## [Data extract]
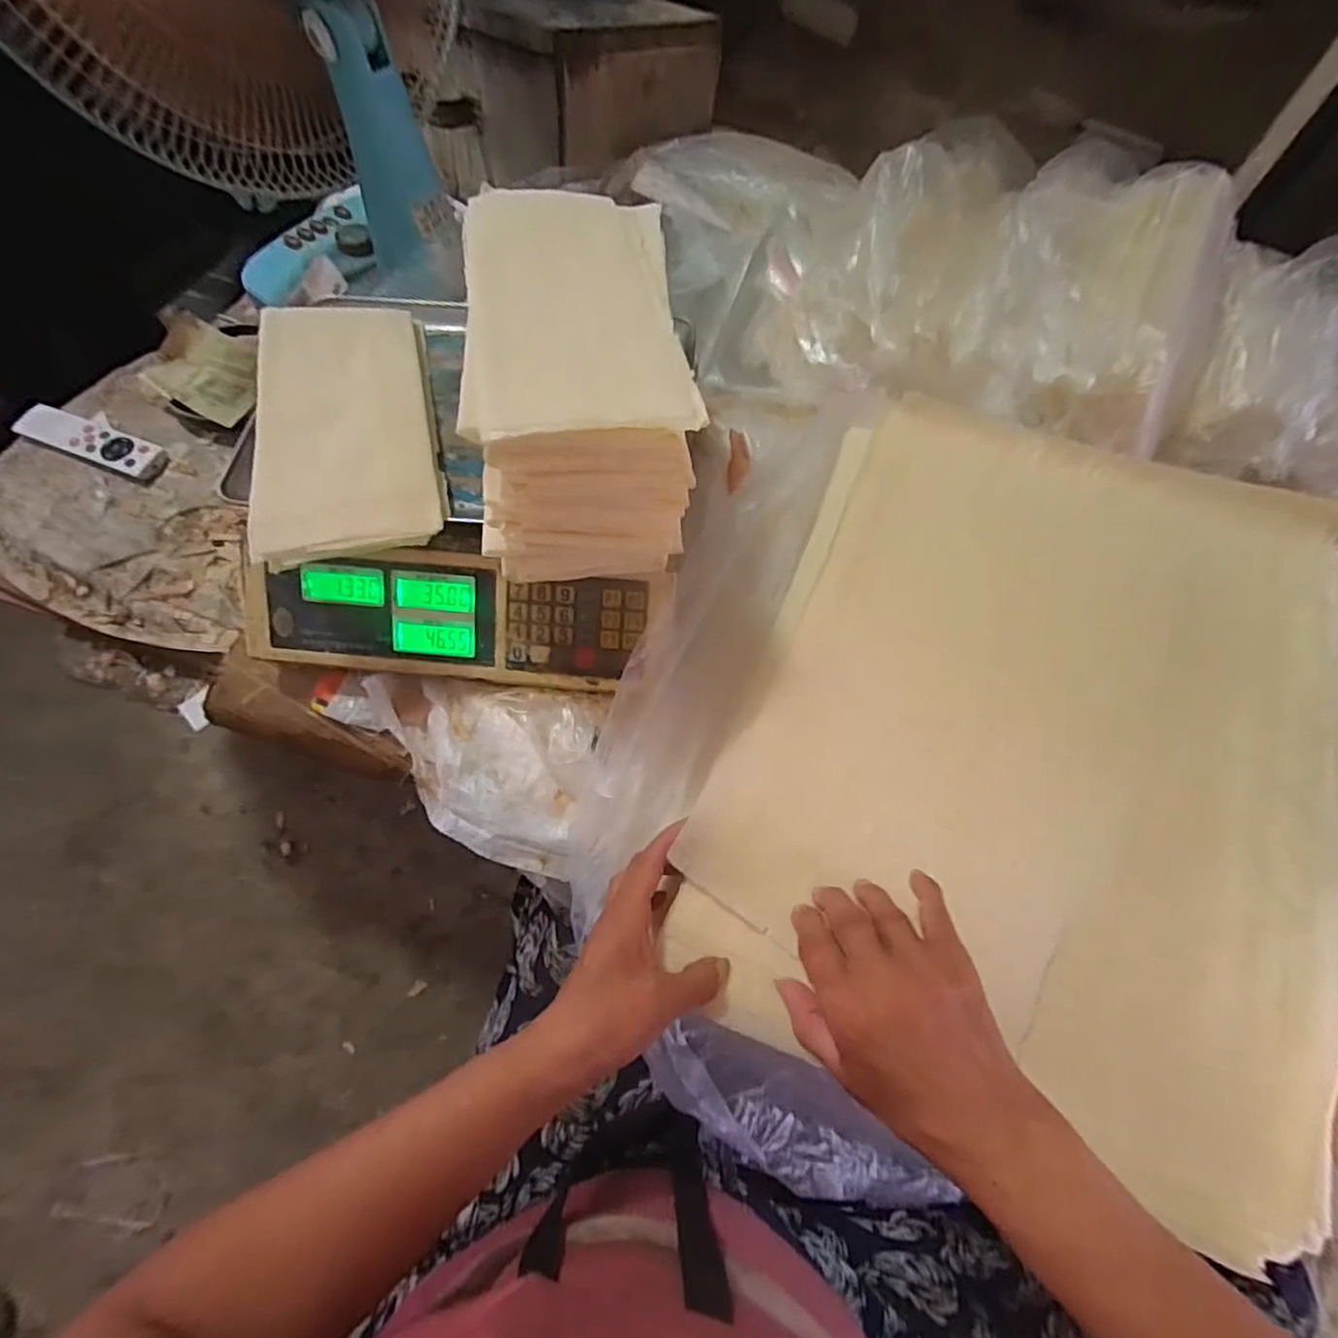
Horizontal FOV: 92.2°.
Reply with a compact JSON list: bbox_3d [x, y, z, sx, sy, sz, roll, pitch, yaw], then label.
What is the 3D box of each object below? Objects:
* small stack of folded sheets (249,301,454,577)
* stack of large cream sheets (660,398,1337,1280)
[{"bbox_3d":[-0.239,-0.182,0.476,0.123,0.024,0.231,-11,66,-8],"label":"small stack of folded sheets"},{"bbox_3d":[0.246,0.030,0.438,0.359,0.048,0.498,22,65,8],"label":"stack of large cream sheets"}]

---

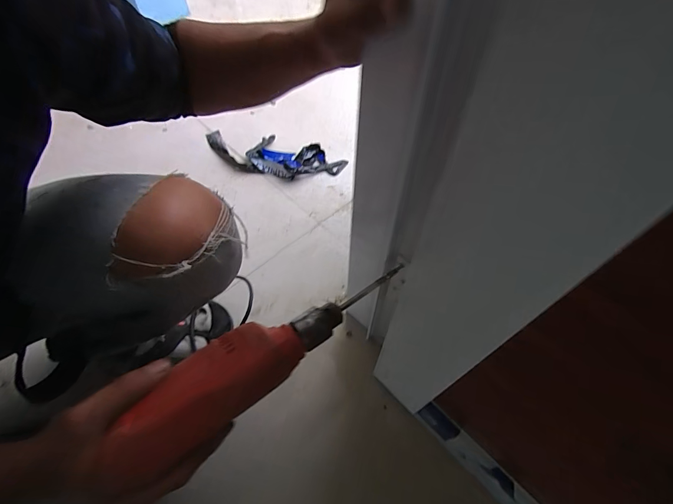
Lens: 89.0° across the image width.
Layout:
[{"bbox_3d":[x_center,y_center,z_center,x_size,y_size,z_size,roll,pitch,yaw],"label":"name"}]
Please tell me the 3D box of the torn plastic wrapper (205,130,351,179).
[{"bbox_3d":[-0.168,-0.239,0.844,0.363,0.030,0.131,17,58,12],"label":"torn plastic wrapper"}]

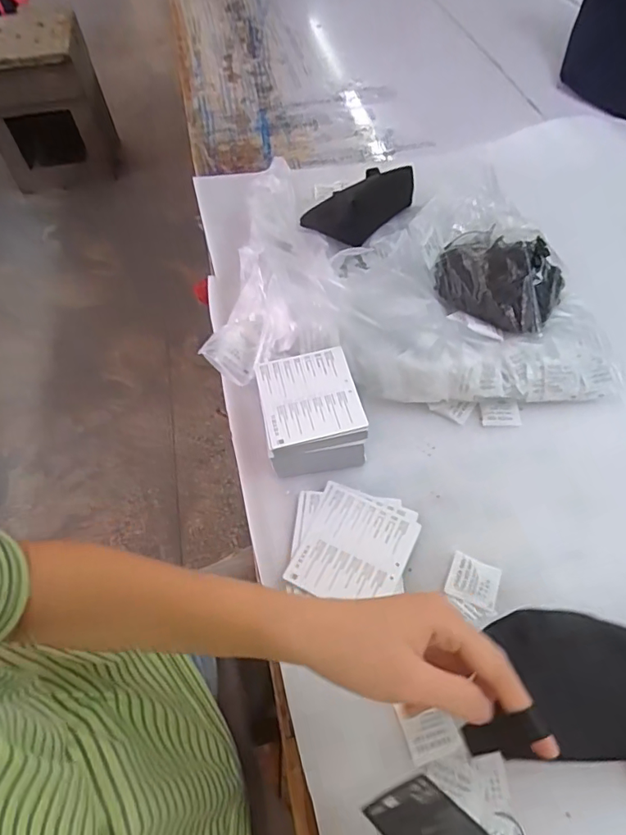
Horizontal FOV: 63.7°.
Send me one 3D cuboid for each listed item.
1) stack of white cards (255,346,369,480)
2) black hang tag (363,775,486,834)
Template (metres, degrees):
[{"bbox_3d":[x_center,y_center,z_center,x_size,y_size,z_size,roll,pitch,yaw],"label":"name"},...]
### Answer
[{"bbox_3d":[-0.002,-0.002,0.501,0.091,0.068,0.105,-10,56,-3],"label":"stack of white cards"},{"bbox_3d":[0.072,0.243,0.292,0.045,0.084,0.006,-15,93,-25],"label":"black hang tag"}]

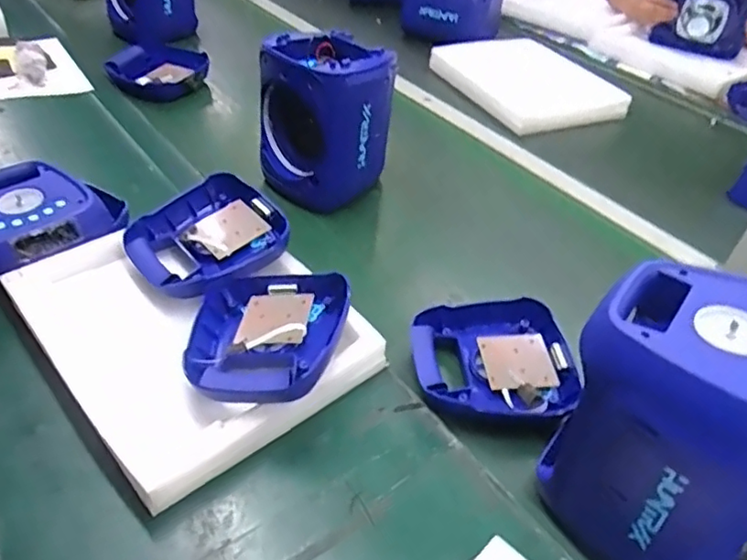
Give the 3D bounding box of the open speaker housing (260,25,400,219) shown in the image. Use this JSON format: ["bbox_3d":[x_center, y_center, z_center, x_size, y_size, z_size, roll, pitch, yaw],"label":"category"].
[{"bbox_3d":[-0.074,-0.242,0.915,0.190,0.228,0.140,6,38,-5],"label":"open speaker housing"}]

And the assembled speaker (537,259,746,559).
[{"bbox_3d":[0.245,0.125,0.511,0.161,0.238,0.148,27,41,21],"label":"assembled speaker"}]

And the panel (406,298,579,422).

## [What to produce]
Whatever else the listing above holds, retype exactly only the lines from the one containing "Give the 3D" to the one containing "And the panel (406,298,579,422).", both ends kept.

## [Result]
Give the 3D bounding box of the open speaker housing (260,25,400,219) shown in the image. Use this JSON format: ["bbox_3d":[x_center, y_center, z_center, x_size, y_size, z_size, roll, pitch, yaw],"label":"category"].
[{"bbox_3d":[-0.074,-0.242,0.915,0.190,0.228,0.140,6,38,-5],"label":"open speaker housing"}]

And the assembled speaker (537,259,746,559).
[{"bbox_3d":[0.245,0.125,0.511,0.161,0.238,0.148,27,41,21],"label":"assembled speaker"}]

And the panel (406,298,579,422).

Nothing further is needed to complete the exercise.